Madem ciddi konu yazmak zorunda hissediyorum kendimi,
hemmmmen bi kitap tavsiye edeyim.
Şu an Hulki Cevizoğlu / İşgal ve Direniş’ i okuduğumu söylemiştim.
Henüz kitabın ortalarındayım
ama şunu da söylemek zorundayım,
gerçekten çok güzel bir kitap.
1919’ da işgal altındaki Türkiye ile
2000’ li yılların Türkiye’ sini birebir karşılaştırıyor
ve aslında farkında olmasak da,
şu an yaşadıklarımızın çok da farklı olmadığını vurguluyor.
Üstelik bunu çok sade,
çok anlaşılır bir dille yapıyor.

Özellikle çocuğu olan herkese şiddetle tavsiye ediyorum,
otursunlar,
bu kitabı çocuklarına okusunlar.
Atatürk sevgisini,
vatan sevgisini,
bu ülke için kimlerin ne fedakarlıklar yaptığını
küçük yaştan iyice öğrensinler.
Öğrensinler ki,
ileride kafalarını yanlışlarla doldurmaya çalışanlar çıktığında,
saçma fikirlere kapılmasınlar.

Kitapta özellikle dikkatimizi çekmesi gereken,
işgal altında olmamız değil aslında.
İşgal başladıktan sonra İstanbul Hükümeti’ nin
ve bir kısım vatandaşımızın takındığı tavır.

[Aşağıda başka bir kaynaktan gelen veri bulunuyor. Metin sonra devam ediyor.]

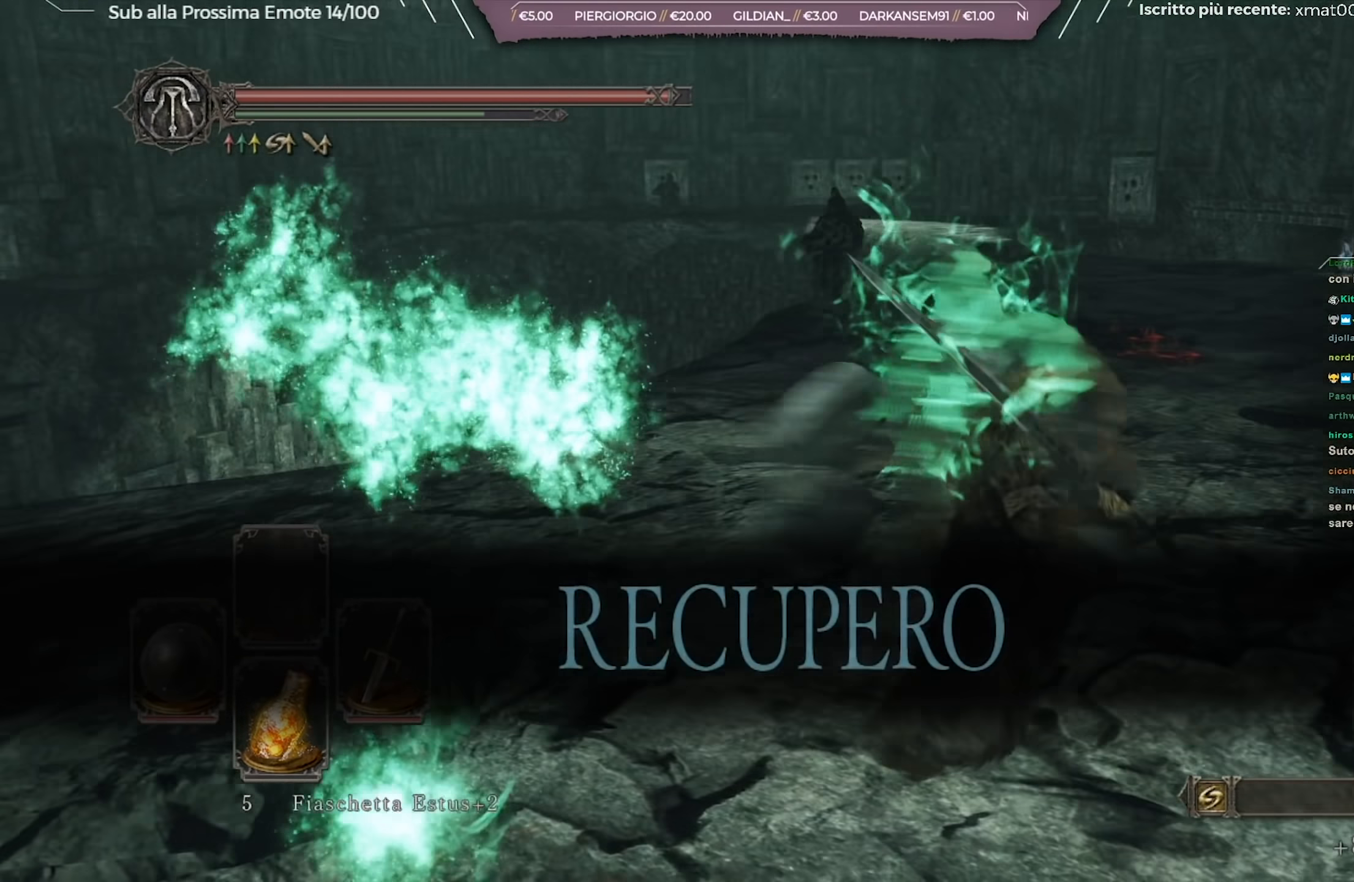
{"buttons": ["B"], "left_stick": "up-right", "right_stick": "center", "events": [[100, "left_stick", "up-right"], [417, "B", "down"]]}
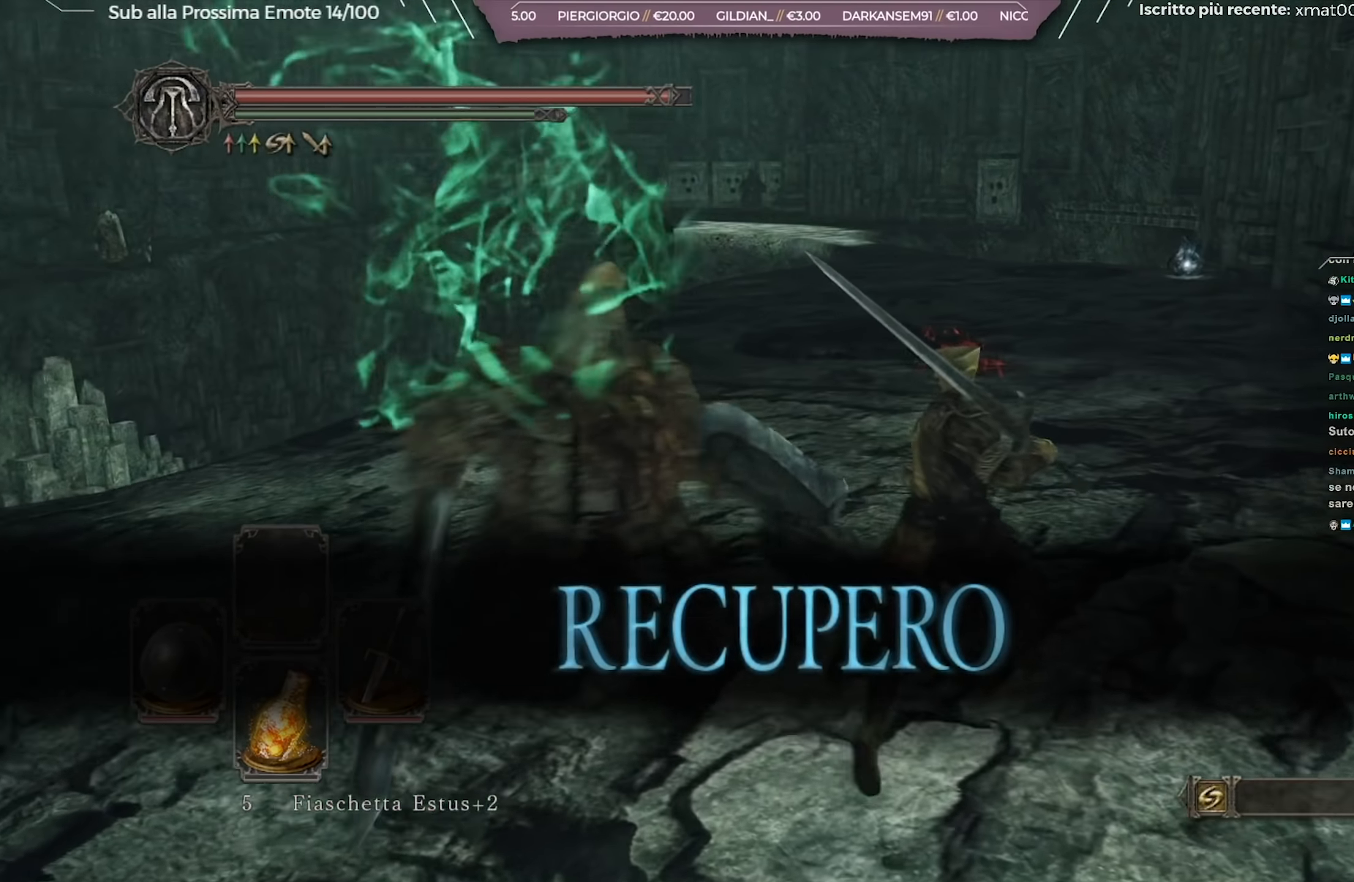
{"buttons": [], "left_stick": "up-right", "right_stick": "center", "events": [[33, "B", "up"]]}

Karşımızdaki güçlü ordular
ve bizim hiçbirine sahip olmadığımız silahlar karşısında acizliğimize,
mağlup olacağımıza o kadar inanmışlar ki,
iyi niyetli olan insanlar arasında bile,
şu safça düşünce yayılmış
"nasıl olsa kesin olarak ülkemiz başkalarının eline geçecektir.
En azından işgalcileri kızdırmazsak,
onlara direnmezsek,
manda altında bize belli haklar tanırlar,
bir şekilde! hayatta kalırız"

Özellikle basın
( başta Ali Kemal gibiler olmak üzere )
halkı
"Mustafa Kemal ve arkadaşları halkımızı boşu boşuna ölüme sürüklüyorlar.
Direneceksiniz diyerek bunca insanların telefine neden oluyorlar.
Bunların dediklerini yapmayın,
direnmeyin"
benzeri yazılarla Atatürk ve Kuvayı Milliyeciler aleyhinde kışkırtmışlar.
Yani onlara göre Atatürk ve onun yolundan gidenler,
aslında "paranoyak" mış.
Direnmek gereksizmiş ve ülke
"işgalcilerin insafına" bırakılmalıymış.
Dikkat edin!
Lütfedip de önümüze bir parça et atarlar diye,
kasap önünde bekleyen kediler kadar soysuzlaştırmaya çalışmışlar Türk Milleti’ ni.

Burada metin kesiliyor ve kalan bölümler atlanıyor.